Genome sequencing for rare disease and cancer patients has now been offered at national level through the Genomics England (GeL) 100,000 Genomes Project. The Oxford BRC works closely with GeL to help provide molecular diagnoses for the patients recruited to the programme. Importantly, genome sequencing has now been commissioned as an NHS service for selected rare diseases, with more likely to follow.
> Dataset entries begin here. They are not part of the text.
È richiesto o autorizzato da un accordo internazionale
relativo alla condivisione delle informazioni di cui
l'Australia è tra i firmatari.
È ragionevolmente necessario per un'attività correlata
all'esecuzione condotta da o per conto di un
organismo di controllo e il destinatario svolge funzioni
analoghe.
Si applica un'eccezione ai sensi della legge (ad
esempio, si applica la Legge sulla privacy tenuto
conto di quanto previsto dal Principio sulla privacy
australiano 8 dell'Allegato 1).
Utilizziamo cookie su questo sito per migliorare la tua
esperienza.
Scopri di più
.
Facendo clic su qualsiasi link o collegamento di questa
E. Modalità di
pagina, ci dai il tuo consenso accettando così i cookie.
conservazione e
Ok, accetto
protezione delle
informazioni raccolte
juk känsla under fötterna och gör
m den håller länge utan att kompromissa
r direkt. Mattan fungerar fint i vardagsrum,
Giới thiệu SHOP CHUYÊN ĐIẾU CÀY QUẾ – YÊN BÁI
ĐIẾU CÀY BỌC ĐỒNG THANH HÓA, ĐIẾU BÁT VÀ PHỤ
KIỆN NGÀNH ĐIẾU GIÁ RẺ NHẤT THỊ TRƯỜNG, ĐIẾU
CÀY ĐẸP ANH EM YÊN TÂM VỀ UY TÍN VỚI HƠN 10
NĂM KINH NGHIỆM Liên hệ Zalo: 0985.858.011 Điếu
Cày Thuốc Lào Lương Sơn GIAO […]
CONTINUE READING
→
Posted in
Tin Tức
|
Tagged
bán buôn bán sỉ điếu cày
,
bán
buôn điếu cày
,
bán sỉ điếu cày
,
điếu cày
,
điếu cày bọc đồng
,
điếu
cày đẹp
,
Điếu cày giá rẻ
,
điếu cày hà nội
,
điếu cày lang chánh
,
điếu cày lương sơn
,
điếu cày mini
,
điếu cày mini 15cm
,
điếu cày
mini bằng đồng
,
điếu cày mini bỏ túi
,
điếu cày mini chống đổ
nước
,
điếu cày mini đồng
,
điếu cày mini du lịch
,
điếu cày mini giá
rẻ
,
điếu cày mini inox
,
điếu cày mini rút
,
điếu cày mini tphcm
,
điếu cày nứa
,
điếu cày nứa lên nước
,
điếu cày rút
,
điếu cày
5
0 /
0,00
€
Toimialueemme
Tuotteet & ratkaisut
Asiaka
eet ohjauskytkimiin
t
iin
Now that the provision of genetic diagnoses for patients is on a more robust footing, we are turning our attention to how this genetic information can inform new treatments. Genome editing techniques are being developed which may help us correct the defects in particular diseases, for example in inherited anaemias or neurodevelopmental disorders. An important development in our programme will be the partnership with the Harrington Discovery Institute, which will be instrumental in developing therapies for rare disease patients.
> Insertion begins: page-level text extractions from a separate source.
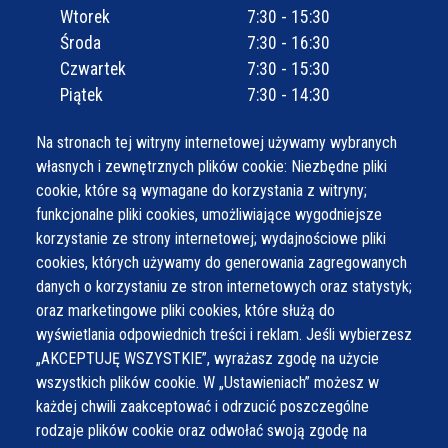
Wtorek
7:30 - 15:30
Środa
7:30 - 16:30
Czwartek
7:30 - 15:30
Piątek
7:30 - 14:30
Na stronach tej witryny internetowej używamy wybranych
własnych i zewnętrznych plików cookie: Niezbędne pliki
cookie, które są wymagane do korzystania z witryny;
funkcjonalne pliki cookies, umożliwiające wygodniejsze
korzystanie ze strony internetowej; wydajnościowe pliki
cookies, których używamy do generowania zagregowanych
danych o korzystaniu ze stron internetowych oraz statystyk;
oraz marketingowe pliki cookies, które służą do
wyświetlania odpowiednich treści i reklam. Jeśli wybierzesz
„AKCEPTUJĘ WSZYSTKIE”, wyrażasz zgodę na użycie
wszystkich plików cookie. W „Ustawieniach” możesz w
każdej chwili zaakceptować i odrzucić poszczególne
rodzaje plików cookie oraz odwołać swoją zgodę na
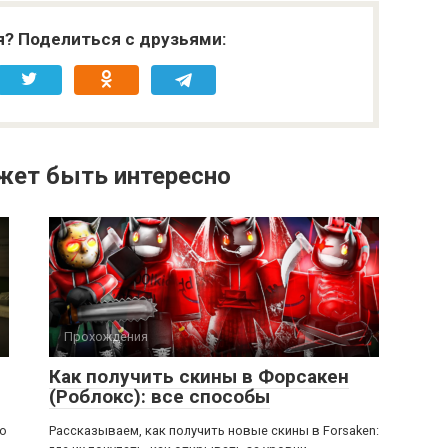
я? Поделиться с друзьями:
жет быть интересно
Прохождения
Как получить скины в Форсакен
(Роблокс): все способы
ью
Рассказываем, как получить новые скины в Forsaken:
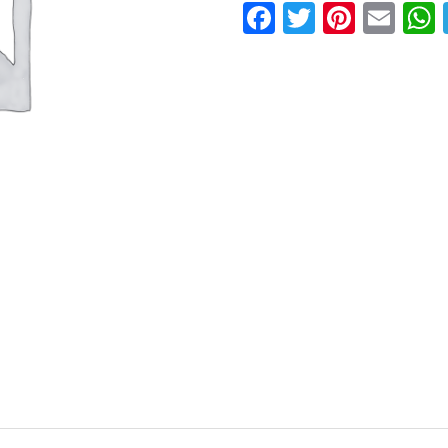
Facebook
Twitter
Pinter
Ema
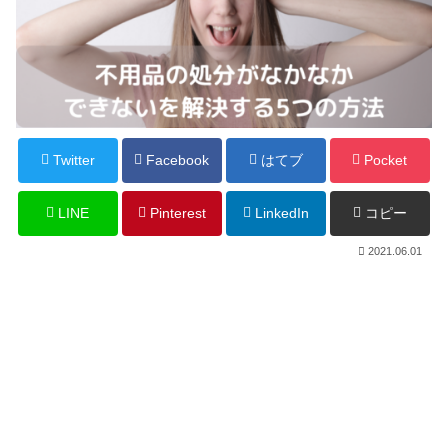
Twitter
Facebook
はてブ
Pocket
LINE
Pinterest
LinkedIn
コピー
2021.06.01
Although our ability to reliably diagnose people with or at risk of developing genetic disease has limited us to rare monogenic conditions to date, new developments in statistical and population genetics are helping us to predict those at risk of common diseases such as heart disease, diabetes and cancers. These conditions all arise from a combination of genetic and environmental factors but identifying those individuals with a higher genetic risk (a polygenic risk score) will help to intervene with effective treatments.
The key themes of our programme are:
- Analysis and interpretation of genome sequence data: development of novel and comprehensive bioinformatics pipelines for analysis of genome sequencing encompassing all mutation types, including non-coding, structural and copy number variants (Assoc Prof Jenny Taylor).
- Clinical application of polygenic risk scores: piloting the use of polygenic risk scores for cancer and cardio-metabolic conditions in primary care, enabling GPs to triage patients for secondary care follow up.
- Functional studies to understand the effect of disease-causing genetic variants leading to improved understanding of mechanisms of disease. Genetic conditions of particular interest include inherited cardiomyopathies (Prof Hugh Watkins, in collaboration with Cardiovascular Theme), developmental disorders arising from premature fusion of cranial sutures (Prof Andrew Wilkie), endocrine disorders (Prof Raj Thakker) and neurodevelopmental conditions (Prof Georg Hollander and colleagues, Depts Paediatrics and Neuroscience).
- Genome editing for therapy: development of methods to edit genes underlying inherited anaemias (Prof Paresh Vyas and Prof James Davies) and neurodevelopmental disorders such as ataxias (Prof Laurent Servais), with a view to commencing clinical trials and introducing these into the clinic.
- Health economics: understanding the cost effectiveness of providing genetic diagnoses for patients with rare diseases and the potential impact of introducing genome sequencing earlier in the diagnostic pathway (Prof Sarah Wordsworth).